SOURCE MATERIAL Start Marker

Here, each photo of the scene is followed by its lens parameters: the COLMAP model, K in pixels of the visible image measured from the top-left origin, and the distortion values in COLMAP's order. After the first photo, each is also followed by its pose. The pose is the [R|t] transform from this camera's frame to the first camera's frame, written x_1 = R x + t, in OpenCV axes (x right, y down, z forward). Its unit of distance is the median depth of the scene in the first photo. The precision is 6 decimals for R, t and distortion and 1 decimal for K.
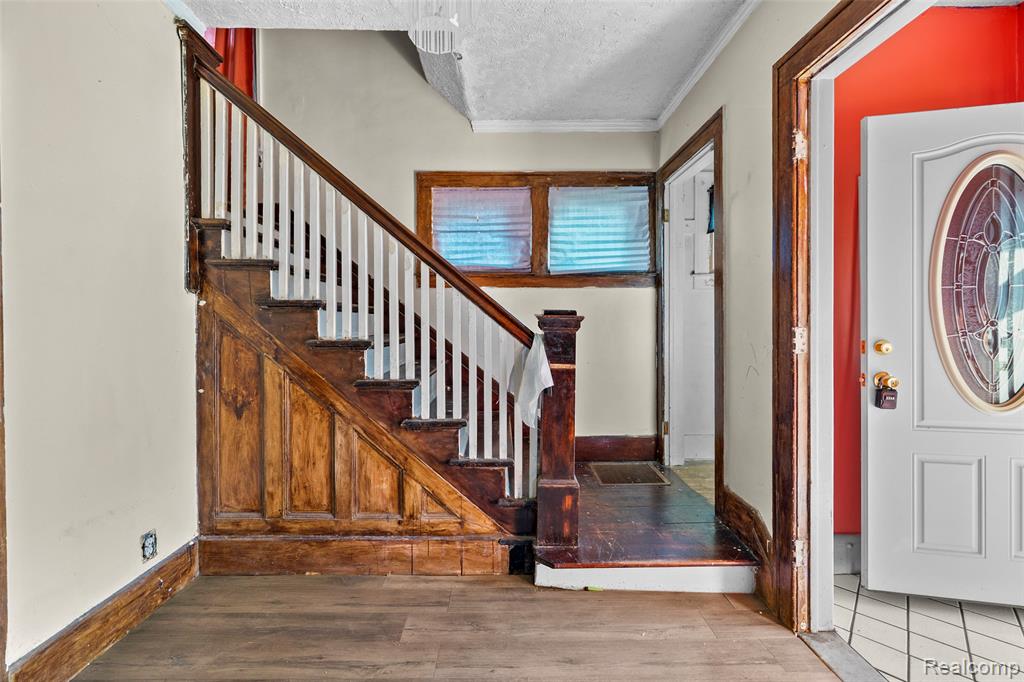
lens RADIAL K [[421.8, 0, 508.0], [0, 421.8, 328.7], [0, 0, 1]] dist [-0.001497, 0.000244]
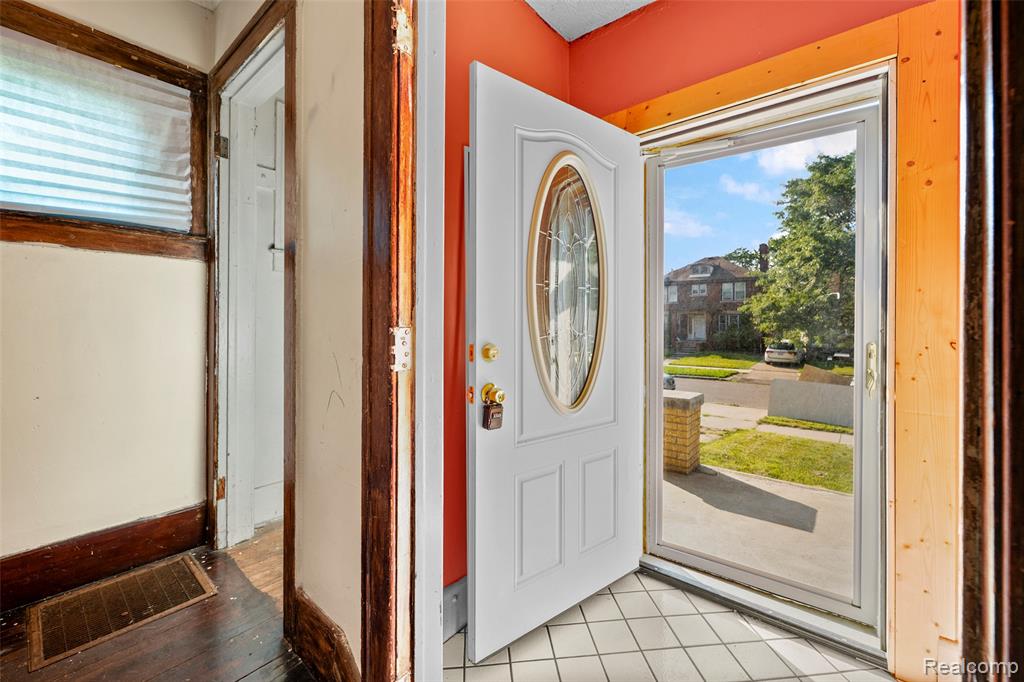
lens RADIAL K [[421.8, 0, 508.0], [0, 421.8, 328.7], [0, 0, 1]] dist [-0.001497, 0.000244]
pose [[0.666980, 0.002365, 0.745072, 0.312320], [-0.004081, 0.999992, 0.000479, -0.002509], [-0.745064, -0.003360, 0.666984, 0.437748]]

SOURCE MATERIAL End Marker

* ABOUT THIS EXERCISE *
Give all the lines above again, character for character, without pictures.

* EXERCISE RESULT *
Here, each photo of the scene is followed by its lens parameters: the COLMAP model, K in pixels of the visible image measured from the top-left origin, and the distortion values in COLMAP's order. After the first photo, each is also followed by its pose. The pose is the [R|t] transform from this camera's frame to the first camera's frame, written x_1 = R x + t, in OpenCV axes (x right, y down, z forward). Its unit of distance is the median depth of the scene in the first photo. The precision is 6 decimals for R, t and distortion and 1 decimal for K.
lens RADIAL K [[421.8, 0, 508.0], [0, 421.8, 328.7], [0, 0, 1]] dist [-0.001497, 0.000244]
lens RADIAL K [[421.8, 0, 508.0], [0, 421.8, 328.7], [0, 0, 1]] dist [-0.001497, 0.000244]
pose [[0.666980, 0.002365, 0.745072, 0.312320], [-0.004081, 0.999992, 0.000479, -0.002509], [-0.745064, -0.003360, 0.666984, 0.437748]]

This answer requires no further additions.